** Opening Excerpted text block **

HON. MR. CHABOT: The answer is no. I just want to say that this legislation is really consistent with the current practice. There is nothing inconsistent about what's taking place now and what is reflected in this particular legislation. It's not new. I think you have to take into consideration that in Highways, for instance, there are 3,000 to 4,000 positions covered by this practice — that is, geographical areas. You also have to take into consideration that it would be very costly if entry-level positions were made available to anyone in the entire province of British Columbia, with someone from Victoria, for instance, applying for a Highways ministry position in Atlin or Dease Lake or Invermere, wherever. It will be very costly. The provisions for establishing or moving people there, the costs associated with that and the fringe benefits that are available in conjunction with that would make it extremely costly. Therefore we're just really clarifying section 33 and reflecting current practices. We spend millions of dollars now on moving people, on daily allowances for searching for homes and so forth each and every year in the public service. We think that this is the way we should go; we should spell out what the current legislation is, so that we can engage people in geographic areas. It doesn't impact on the right of a public servant exercising his seniority, for instance, in going into a specific geographic area for a specific position; it doesn't reflect that. We're talking essentially about entry-level positions.

MR. GABELMANN: Mr. Chairman, I can understand the argument. I'd like to think about it a bit more — about the entry-level issue. I understand that. But this section doesn't refer simply to entry-level. It refers to vacancies or classes of vacancies within the public service. It deals with more than just entry-level; it deals also with openings that people may want to apply for to advance in the public service.

** Closing Excerpted text block **
** Opening Raw data block **

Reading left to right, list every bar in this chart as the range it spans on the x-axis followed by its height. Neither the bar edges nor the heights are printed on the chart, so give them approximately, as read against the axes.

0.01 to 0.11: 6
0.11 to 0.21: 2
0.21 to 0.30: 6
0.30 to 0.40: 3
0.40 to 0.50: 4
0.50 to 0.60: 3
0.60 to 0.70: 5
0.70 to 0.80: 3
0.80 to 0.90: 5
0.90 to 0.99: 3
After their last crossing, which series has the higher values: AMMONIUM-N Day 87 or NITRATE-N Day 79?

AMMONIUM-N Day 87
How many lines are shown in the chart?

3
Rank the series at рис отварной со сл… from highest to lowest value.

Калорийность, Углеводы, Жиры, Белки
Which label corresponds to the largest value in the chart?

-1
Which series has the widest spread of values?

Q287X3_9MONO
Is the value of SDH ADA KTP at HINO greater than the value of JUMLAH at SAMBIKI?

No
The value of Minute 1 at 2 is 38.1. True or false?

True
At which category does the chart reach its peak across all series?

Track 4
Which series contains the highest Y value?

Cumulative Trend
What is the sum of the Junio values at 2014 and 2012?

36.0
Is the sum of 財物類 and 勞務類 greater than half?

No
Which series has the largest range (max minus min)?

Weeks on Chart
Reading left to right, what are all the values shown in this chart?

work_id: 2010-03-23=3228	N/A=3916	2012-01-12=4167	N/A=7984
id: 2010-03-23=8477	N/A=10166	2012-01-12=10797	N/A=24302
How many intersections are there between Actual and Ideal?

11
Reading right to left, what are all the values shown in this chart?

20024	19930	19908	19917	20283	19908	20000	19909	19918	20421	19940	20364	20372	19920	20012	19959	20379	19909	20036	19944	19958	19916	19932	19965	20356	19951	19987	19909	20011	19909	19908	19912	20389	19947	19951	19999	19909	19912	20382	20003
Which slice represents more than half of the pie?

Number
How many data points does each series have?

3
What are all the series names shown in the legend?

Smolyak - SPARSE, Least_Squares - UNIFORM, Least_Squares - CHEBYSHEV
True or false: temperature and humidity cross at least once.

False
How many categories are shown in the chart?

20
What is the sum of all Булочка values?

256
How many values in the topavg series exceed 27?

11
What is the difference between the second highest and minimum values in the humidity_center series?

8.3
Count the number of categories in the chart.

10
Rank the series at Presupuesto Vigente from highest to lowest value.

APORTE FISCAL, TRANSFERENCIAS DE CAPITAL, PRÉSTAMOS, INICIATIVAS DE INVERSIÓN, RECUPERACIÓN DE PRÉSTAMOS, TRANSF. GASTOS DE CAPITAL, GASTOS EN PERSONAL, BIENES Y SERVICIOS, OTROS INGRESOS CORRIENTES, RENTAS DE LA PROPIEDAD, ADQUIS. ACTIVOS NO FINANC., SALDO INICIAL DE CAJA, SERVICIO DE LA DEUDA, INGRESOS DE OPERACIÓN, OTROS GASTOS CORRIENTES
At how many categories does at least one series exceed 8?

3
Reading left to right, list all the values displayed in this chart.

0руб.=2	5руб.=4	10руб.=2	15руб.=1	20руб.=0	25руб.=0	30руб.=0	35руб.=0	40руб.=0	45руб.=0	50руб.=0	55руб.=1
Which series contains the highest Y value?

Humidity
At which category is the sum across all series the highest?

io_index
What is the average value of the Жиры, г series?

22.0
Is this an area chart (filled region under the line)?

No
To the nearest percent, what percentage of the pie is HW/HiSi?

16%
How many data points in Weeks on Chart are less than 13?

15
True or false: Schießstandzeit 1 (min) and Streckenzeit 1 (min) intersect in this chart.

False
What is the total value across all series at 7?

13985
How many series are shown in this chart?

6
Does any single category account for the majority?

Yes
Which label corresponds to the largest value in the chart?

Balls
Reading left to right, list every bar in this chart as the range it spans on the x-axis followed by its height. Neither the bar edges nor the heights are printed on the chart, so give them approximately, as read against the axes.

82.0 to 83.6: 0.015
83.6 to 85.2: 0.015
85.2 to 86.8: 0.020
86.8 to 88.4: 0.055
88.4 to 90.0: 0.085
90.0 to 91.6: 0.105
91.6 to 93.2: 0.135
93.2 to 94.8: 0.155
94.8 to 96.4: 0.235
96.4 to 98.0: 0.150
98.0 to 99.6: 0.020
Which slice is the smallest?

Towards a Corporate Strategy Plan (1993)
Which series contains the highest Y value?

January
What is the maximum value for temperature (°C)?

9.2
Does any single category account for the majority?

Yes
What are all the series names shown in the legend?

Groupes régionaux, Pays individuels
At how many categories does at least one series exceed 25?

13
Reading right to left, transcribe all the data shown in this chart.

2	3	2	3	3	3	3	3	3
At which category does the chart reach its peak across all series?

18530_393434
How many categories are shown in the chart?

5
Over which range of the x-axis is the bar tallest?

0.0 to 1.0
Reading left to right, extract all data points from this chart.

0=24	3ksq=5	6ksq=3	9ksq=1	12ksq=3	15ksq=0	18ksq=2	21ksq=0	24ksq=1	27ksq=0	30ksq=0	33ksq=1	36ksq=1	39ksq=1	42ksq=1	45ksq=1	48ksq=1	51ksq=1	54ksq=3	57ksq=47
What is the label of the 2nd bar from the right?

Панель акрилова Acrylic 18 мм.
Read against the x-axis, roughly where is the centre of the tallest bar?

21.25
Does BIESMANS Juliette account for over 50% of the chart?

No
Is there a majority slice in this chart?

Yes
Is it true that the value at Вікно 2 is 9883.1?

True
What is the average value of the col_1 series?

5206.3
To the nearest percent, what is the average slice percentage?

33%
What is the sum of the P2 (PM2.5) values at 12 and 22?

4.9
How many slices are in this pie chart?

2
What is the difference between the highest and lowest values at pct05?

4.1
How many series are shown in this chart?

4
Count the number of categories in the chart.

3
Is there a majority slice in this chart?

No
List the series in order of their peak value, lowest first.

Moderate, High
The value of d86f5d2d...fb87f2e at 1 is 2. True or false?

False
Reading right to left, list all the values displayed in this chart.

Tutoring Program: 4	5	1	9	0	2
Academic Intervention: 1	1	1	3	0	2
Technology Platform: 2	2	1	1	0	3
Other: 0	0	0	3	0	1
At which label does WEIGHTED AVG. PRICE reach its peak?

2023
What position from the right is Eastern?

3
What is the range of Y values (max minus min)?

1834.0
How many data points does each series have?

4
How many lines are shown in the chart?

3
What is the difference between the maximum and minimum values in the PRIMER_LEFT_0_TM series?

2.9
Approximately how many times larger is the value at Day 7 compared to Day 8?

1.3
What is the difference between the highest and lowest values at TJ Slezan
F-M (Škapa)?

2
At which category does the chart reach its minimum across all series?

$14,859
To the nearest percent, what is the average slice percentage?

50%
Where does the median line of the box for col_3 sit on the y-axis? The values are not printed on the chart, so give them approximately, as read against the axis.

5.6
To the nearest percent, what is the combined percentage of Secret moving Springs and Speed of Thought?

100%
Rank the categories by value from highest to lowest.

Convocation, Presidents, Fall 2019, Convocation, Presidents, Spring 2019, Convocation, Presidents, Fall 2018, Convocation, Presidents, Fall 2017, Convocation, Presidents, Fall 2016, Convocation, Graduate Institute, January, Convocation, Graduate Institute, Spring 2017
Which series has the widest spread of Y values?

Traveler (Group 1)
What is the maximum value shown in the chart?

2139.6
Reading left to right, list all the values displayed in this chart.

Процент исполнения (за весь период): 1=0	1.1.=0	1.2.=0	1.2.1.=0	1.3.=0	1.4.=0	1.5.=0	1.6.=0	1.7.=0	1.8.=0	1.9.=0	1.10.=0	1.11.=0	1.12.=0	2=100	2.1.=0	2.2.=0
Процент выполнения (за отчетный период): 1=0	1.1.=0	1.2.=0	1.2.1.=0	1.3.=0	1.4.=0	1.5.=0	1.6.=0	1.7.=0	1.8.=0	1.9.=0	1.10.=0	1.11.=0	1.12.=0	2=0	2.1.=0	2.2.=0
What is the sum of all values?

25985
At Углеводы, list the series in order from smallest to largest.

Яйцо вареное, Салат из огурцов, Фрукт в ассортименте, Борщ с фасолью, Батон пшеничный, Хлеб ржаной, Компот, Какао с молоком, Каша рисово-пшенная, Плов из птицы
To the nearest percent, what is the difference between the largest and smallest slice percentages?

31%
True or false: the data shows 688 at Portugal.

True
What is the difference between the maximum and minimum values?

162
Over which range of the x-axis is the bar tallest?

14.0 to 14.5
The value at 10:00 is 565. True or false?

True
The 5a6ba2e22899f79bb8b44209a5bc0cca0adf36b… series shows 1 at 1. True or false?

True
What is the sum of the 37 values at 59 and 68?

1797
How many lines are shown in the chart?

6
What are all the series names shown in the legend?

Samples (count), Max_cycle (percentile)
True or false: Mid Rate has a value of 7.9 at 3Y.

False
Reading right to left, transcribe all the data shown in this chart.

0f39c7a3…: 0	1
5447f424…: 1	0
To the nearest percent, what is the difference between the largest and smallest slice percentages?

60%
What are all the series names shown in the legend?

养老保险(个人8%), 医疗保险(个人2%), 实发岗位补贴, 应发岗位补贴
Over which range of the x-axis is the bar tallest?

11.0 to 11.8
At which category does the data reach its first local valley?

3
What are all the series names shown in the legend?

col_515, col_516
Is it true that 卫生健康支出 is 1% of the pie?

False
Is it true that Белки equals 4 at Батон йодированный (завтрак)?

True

** Closing Raw data block **

■ Exercises ■
[A] List every community in British Columbia that Mr. Chabot names in the debate excerpt.
[B] Answer these questions from the debate excerpt:
(i) How many positions in Highways does Mr. Chabot say are covered by this practice?
(ii) Which section does Mr. Chabot say the legislation is clarifying?
(iii) Besides entry-level positions, what does Mr. Gabelmann say the section also deals with?
These records come from a different source than the text.

■ List of solutions ■
[A] Victoria, Atlin, Dease Lake, Invermere

[B]
(i) 3,000 to 4,000 positions.
(ii) Section 33.
(iii) Openings that people may want to apply for to advance in the public service.